When Surgery Is Needed

Surgery is typically recommended for Grade III tears, tears combined with other ligament injuries, and cases where non-surgical treatment hasn’t restored adequate stability. The procedure, called PCL reconstruction, replaces the torn ligament with a graft. Surgeons can use tissue harvested from your own body (autograft) or from a donor (allograft), and both options produce good outcomes.

Reconstruction can be done using a single-bundle or double-bundle technique. The double-bundle approach, which recreates both natural strands of the PCL, provides better knee stability and more closely mimics normal biomechanics, though it’s technically more demanding.

Recovery Timeline After Surgery

Recovery from PCL reconstruction is a long process, generally slower than ACL recovery. The first three months require continuous monitoring of knee function, with a focus on protecting the graft while gradually restoring range of motion and basic strength.

Cutting activities, agility drills, and sport-specific training typically begin around six months post-surgery. Formal return-to-sport testing happens around eight months, evaluating strength, balance, biomechanics, and confidence. Full clearance for competitive or pivot-heavy sports comes only after passing those benchmarks, which for many athletes means nine to twelve months from the date of surgery.

What Happens If You Don’t Treat It

Living with an untreated PCL tear can lead to progressive knee damage over time.

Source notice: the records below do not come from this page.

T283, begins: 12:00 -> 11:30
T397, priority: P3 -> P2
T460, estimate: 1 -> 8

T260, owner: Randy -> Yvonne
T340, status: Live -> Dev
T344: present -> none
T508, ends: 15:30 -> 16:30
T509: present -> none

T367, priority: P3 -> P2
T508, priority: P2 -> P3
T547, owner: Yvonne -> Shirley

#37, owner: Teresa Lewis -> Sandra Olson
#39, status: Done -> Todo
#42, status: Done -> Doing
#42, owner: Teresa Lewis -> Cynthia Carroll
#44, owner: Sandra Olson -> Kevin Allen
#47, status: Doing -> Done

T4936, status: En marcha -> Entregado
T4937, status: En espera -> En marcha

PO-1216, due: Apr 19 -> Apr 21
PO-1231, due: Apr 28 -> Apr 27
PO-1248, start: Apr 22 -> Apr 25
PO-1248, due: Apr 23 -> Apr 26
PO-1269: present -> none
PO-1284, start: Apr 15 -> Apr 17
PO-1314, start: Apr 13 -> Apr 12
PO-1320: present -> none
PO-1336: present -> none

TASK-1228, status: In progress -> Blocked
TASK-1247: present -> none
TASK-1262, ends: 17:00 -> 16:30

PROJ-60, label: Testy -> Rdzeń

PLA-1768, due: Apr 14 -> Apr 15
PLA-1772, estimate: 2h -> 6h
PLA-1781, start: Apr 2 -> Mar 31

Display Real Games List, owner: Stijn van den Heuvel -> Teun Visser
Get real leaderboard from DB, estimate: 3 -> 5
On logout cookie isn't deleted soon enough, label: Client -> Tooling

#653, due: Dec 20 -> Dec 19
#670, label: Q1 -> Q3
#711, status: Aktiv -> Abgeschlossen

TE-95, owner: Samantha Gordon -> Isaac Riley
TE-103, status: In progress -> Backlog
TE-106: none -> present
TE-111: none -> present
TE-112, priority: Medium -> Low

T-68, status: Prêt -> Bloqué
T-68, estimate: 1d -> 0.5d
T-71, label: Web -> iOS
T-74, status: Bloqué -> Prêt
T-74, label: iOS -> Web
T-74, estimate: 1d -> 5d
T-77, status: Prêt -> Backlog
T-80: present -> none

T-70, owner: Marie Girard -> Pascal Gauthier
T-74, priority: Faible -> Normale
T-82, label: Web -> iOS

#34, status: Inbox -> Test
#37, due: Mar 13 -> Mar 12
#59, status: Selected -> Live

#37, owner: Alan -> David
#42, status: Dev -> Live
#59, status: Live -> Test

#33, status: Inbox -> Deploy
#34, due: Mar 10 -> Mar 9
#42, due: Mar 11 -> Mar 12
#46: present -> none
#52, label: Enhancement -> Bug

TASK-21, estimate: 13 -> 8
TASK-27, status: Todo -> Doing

The altered mechanics place extra stress on the cartilage surfaces of the knee, particularly the inner (medial) compartment and the underside of the kneecap. One study of 181 patients with non-surgically treated PCL injuries found that 77.8% developed degenerative cartilage damage on the inner side of the thighbone, and 46.7% developed cartilage damage behind the kneecap.

A large population-based study found that patients who had PCL reconstruction developed knee osteoarthritis at a rate of 2.3%, compared to 3.5% in those who didn’t have reconstruction. The reconstructed group also had lower rates of subsequent meniscus tears (0.4% vs. 2.4%). While these numbers are relatively small in absolute terms, they suggest that restoring PCL function, whether through surgery or diligent rehabilitation, reduces long-term wear on the joint. The risk of doing nothing is not immediate catastrophe but a gradual erosion of cartilage health that becomes harder to reverse with each passing year.